Gertie wrote: ↑May 30th, 2018, 9:21 amIf experience is fundamental to the universe, I'm not sure we can extrapolate from our materialist type ways of explaining the world. We don't know what its laws are, its maths or logic, or if it has anything comparable. We see a comprehensible material world of stuff and laws which look different at different levels of granularity (classical/qm), and we see neural correlation, which suggests there is some lawful correlation between the material and experiential. So we have that to ponder. If experience is fundamental it might require a further granular or paradigmatic shift to understand the correlation, the mind-body relationship, who knows.
As opposed to (theistic) substance dualism and substance spiritualism, naturalistic panpsychism (fundamentalistic attribute dualism) includes substance materialism about the substrates or subjects of mental/experiential attributes. If all material substances or objects, or at least some kinds of fundamental ones have (physically irreducible) mental/experiential properties in addition to their physical ones, then the set of basic physical laws must be supplemented by a large set of (physically irreducible) psychophysical laws (concerning psychophysical correlations, connections, or interactions).
However, one basic problem is that the defenders of the
interactionistic, non-epiphenomenalistic version of (fundamentalistic or emergentistic) attribute dualism seem unable to explain mental causation in non-magical, non-supernatural terms.

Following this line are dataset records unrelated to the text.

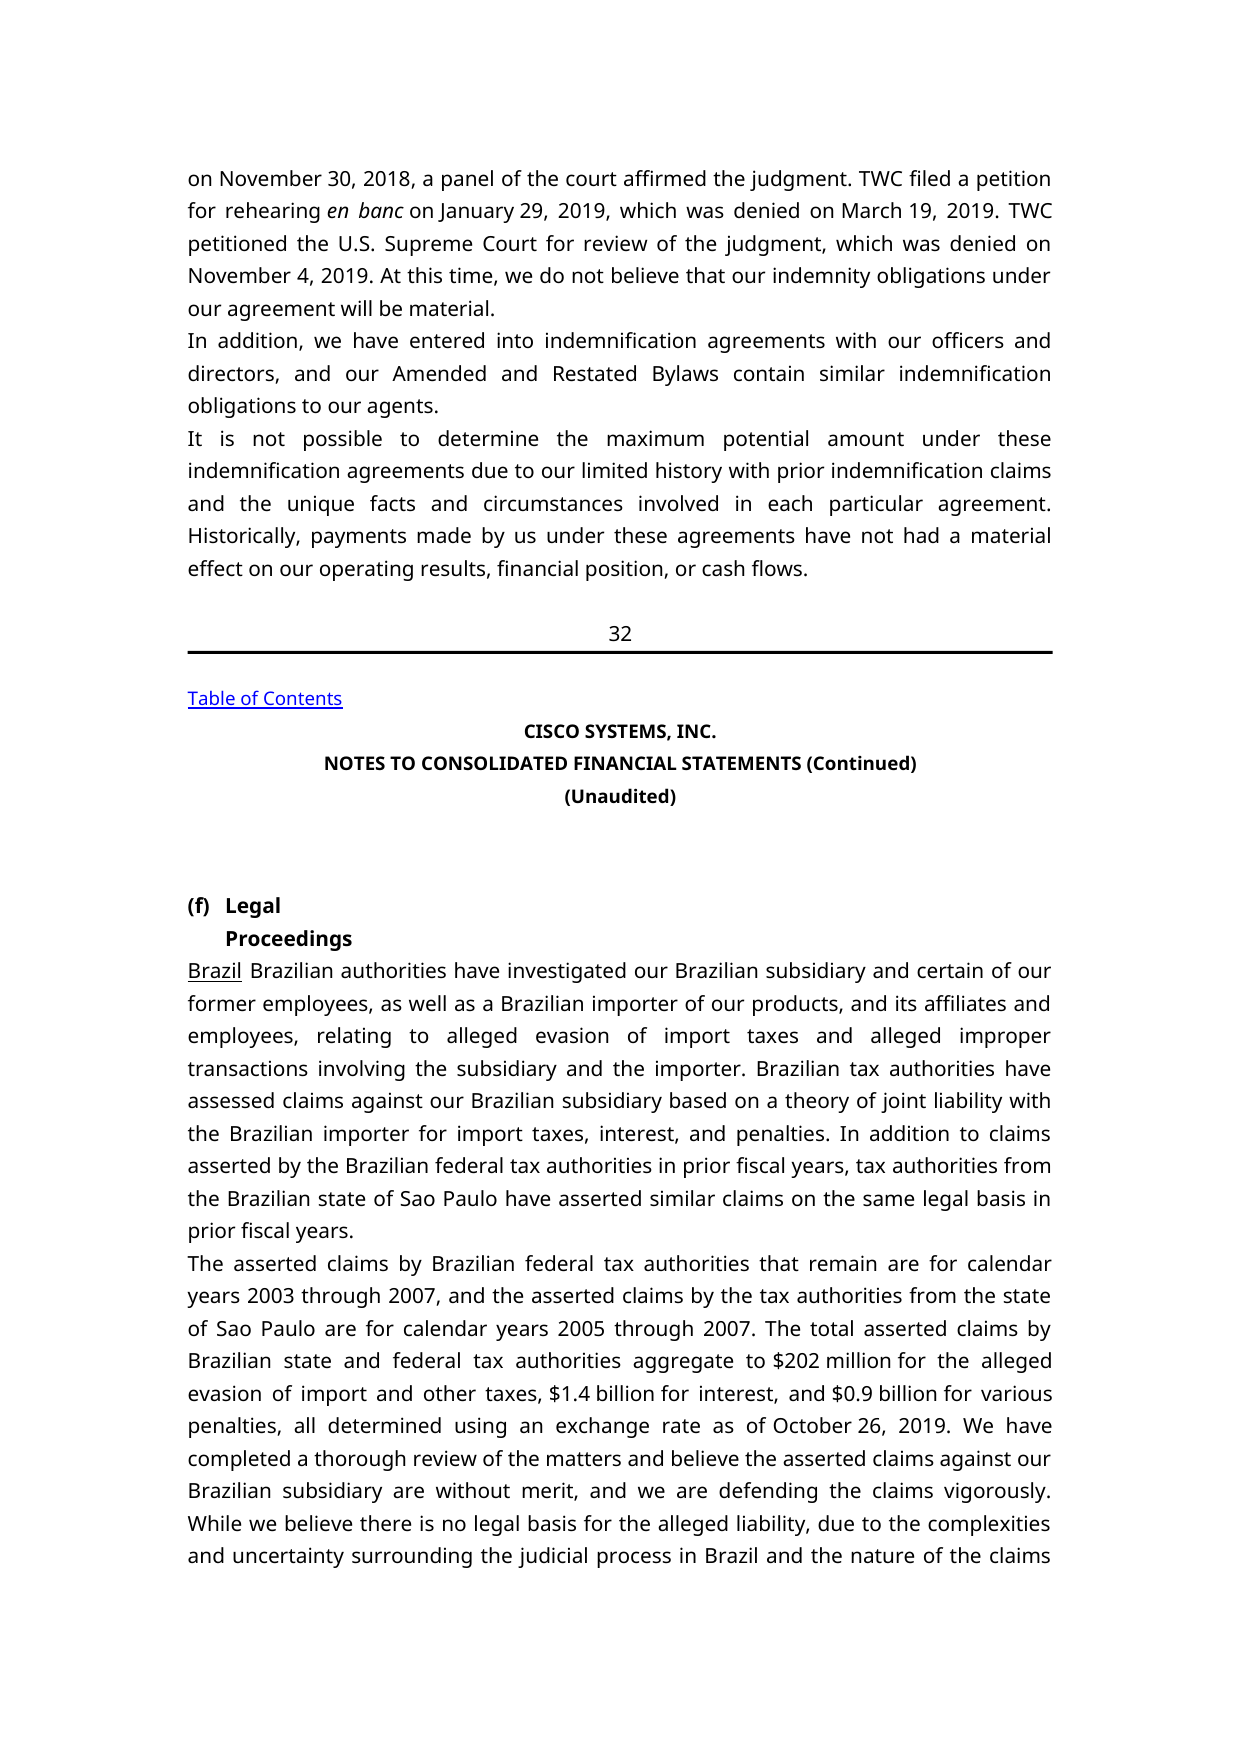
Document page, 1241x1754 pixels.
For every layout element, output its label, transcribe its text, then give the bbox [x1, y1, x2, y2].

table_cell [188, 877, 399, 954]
text CISCO SYSTEMS, INC. [187, 714, 1053, 747]
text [187, 1247, 1053, 1572]
text (Unaudited) [187, 779, 1053, 812]
text NOTES TO CONSOLIDATED FINANCIAL STATEMENTS (Continued) [187, 747, 1053, 779]
text 32 [187, 617, 1053, 649]
text In addition, we have entered into indemnification agreements with our officers and directors, and our Amended and Restated Bylaws contain similar indemnification obligations to our agents. [187, 324, 1053, 422]
text Table of Contents [187, 682, 1053, 714]
text It is not possible to determine the maximum potential amount under these indemnification agreements due to our limited history with prior indemnification claims and the unique facts and circumstances involved in each particular agreement. Historically, payments made by us under these agreements have not had a material effect on our operating results, financial position, or cash flows. [187, 422, 1053, 584]
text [187, 162, 1053, 324]
text Brazil Brazilian authorities have investigated our Brazilian subsidiary and certain of our former employees, as well as a Brazilian importer of our products, and its affiliates and employees, relating to alleged evasion of import taxes and alleged improper transactions involving the subsidiary and the importer. Brazilian tax authorities have assessed claims against our Brazilian subsidiary based on a theory of joint liability with the Brazilian importer for import taxes, interest, and penalties. In addition to claims asserted by the Brazilian federal tax authorities in prior fiscal years, tax authorities from the Brazilian state of Sao Paulo have asserted similar claims on the same legal basis in prior fiscal years. [187, 954, 1053, 1247]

Gertie wrote: ↑May 30th, 2018, 9:21 amConsul wrote:The number of conscious animal species is unknown, and scientists cannot eliminate the possibility that all animals (with a brain) are conscious creatures. For example, insect consciousness seems to be a real possibility, and there's nothing inherently implausible about assuming e.g. that when a bee sees a flower, it has subjective color-impressions. But insects do have a (central) nervous system, whereas plants don't; and it is simply false that there are no good scientific reasons to disbelieve in the brain-independence of conscious states.
OK, so what is the scientific reason, aside from observed correlation?

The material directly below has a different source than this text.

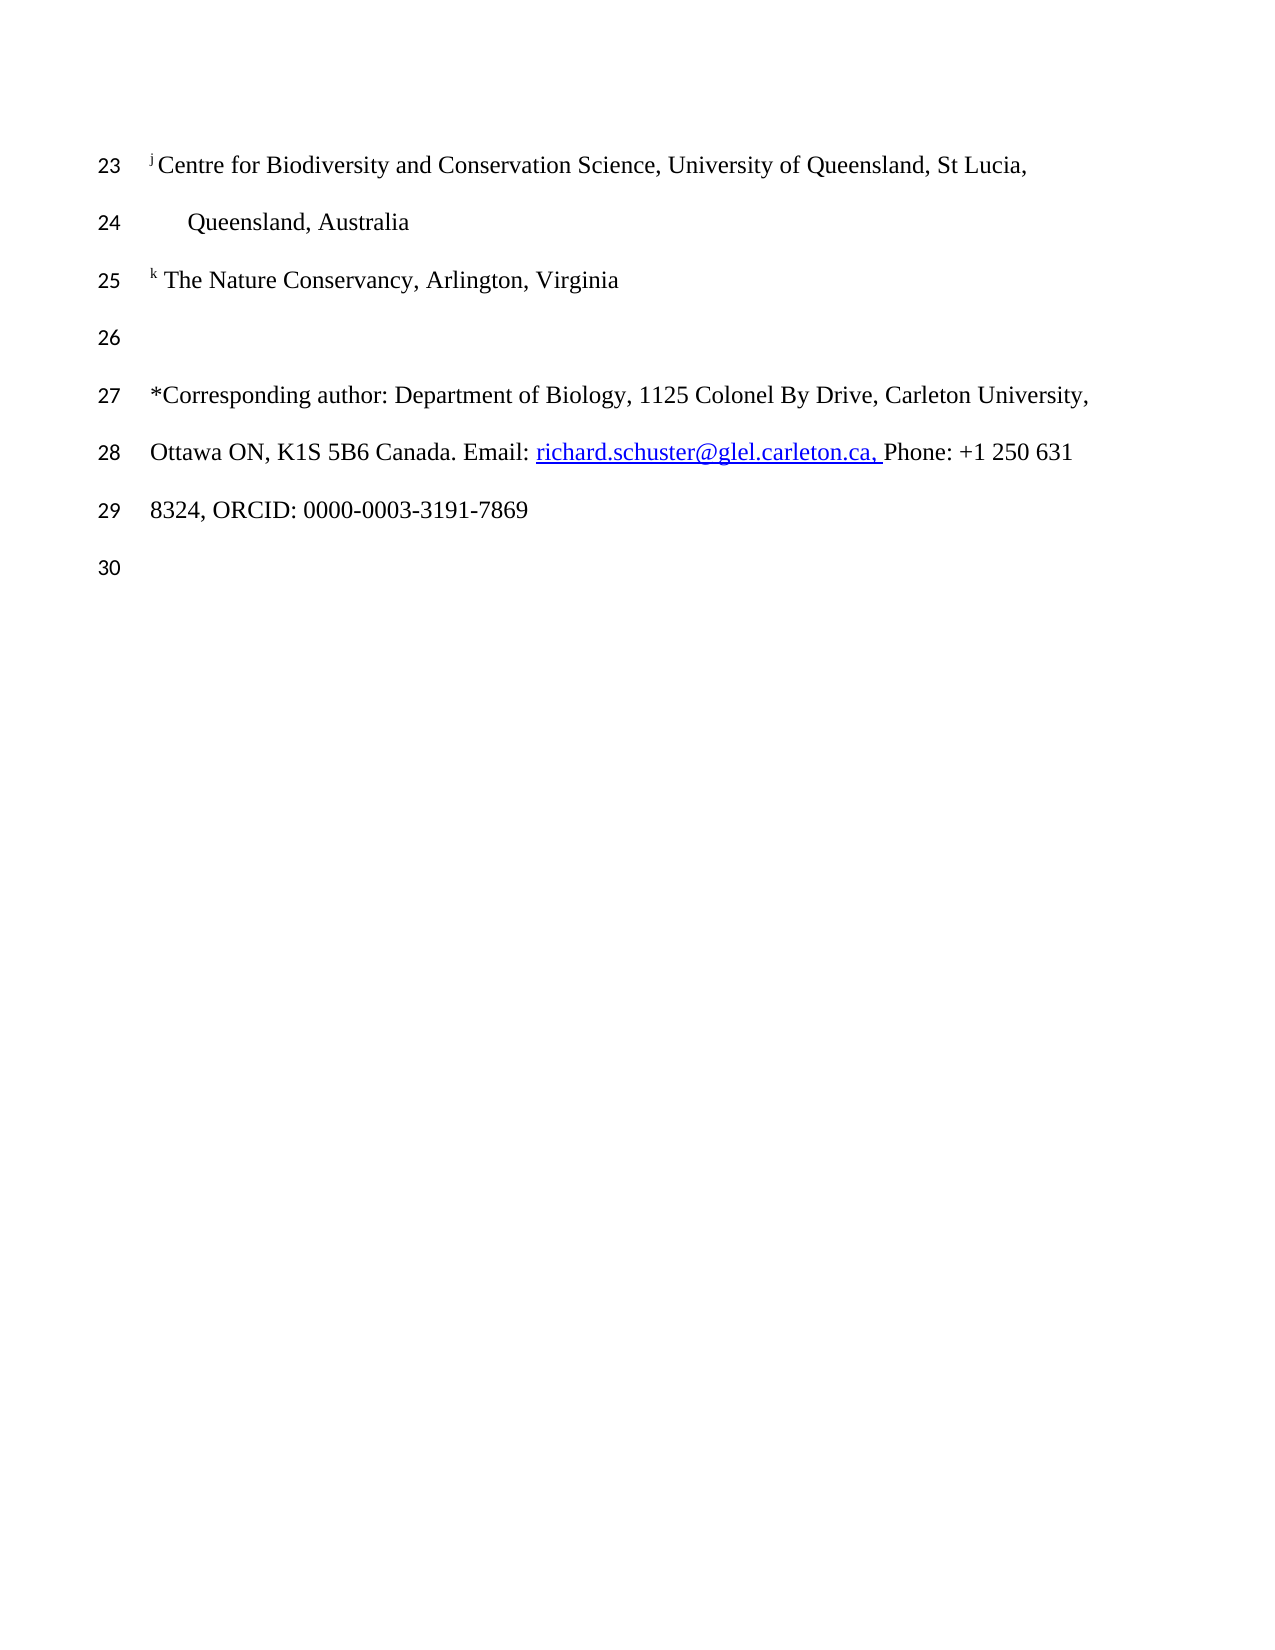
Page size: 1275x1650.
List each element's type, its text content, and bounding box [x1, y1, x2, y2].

text j Centre for Biodiversity and Conservation Science, University of Queensland, St Lucia, Queensland, Australia [150, 150, 1125, 236]
text k The Nature Conservancy, Arlington, Virginia [150, 265, 1125, 294]
text *Corresponding author: Department of Biology, 1125 Colonel By Drive, Carleton University, Ottawa ON, K1S 5B6 Canada. Email: richard.schuster@glel.carleton.ca, Phone: +1 250 631 8324, ORCID: 0000-0003-3191-7869 [150, 380, 1125, 524]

There is very strong scientific evidence that experiential states don't just correlate with, but are both causally and existentially dependent on neural states: Anesthesiologists can switch consciousness off or on at will through chemical manipulation of neural processes.
"A commonsensical idea about causation is that causal relationships are relationships that are potentially exploitable for purposes of manipulation and control: very roughly, if C is genuinely a cause of E, then if I can manipulate C in the right way, this should be a way of manipulating or changing E."
Source:
https://plato.stanford.edu/entries/causation-mani/
Correspondingly, if some manipulations of X are always followed by the same alterations of Y, then this is evidence for a causal relation between X and Y.
Gertie wrote: ↑May 30th, 2018, 9:21 amConsul wrote:There is compelling scientific evidence for the brain-dependence of human consciousness,
There is the observation of neural correlation, there is no explanatory scientific Theory.
As I already said myself, a mere description of correlations is not an explanation of them; but my point is that it is not the case that we aren't justified in believing
that animal brains are in fact the (only) organs of consciousness unless we have a reductive explanation of
how (exactly) conscious states are physicochemically realized by and in them.
Gertie wrote: ↑May 30th, 2018, 9:21 amConsul wrote:For where there is consciousness there must be a physical organ of consciousness; but what (material structure) could possibly and plausibly function as an organ of consciousness in a plant, a rock, a single molecule, atom, or particle? (As far as structureless, simple particles are concerned, it is obvious that the answer must be "nothing".)
I don't know and neither does anybody else.
This is what makes panpsychism totally incredible! If consciousness is not to be a supernatural phenomenon, it must be fully grounded in concrete material structures and processes; so if there aren't any such identifiable brain-like organs of consciousness in nonanimals, they cannot be subjects of consciousness.
Gertie wrote: ↑May 30th, 2018, 9:21 amPeople suggest possible underlying explanations like Panpsychism or Emergence, but they both have problems which our current science doesn't seem able to resolve, yet anyway. And if that's because experiential states require an explanation which goes beyond our current materialist-based scientific description of what the world is made of and how it works, then Panpsychism is a contender, and science will need to expand its purview.
If panpsychistic/fundamentalistic property dualism is true, the existence of the basic experiential properties or states of microphysical objects is a brute, i.e. inexplicable, fact of nature. So it is an attractive contender only insofar as it can offer an explanation of how non-fundamental experiential properties/states (macroexperience) can naturally emerge from the fundamental ones (microexperience). But this means that it has its own emergence problem!
I know panpsychists such as Strawson argue that the emergence of macroexperience from basic microexperience is less mysterious and more plausible than the emergence of experience from nonexperience; but in order not to end up with some form of the latter, they cannot help but make the absurd, utterly implausible claim that experiences and subjects of experience have always existed since the first instant of time after the Big Bang. Believe it if you can—I can't!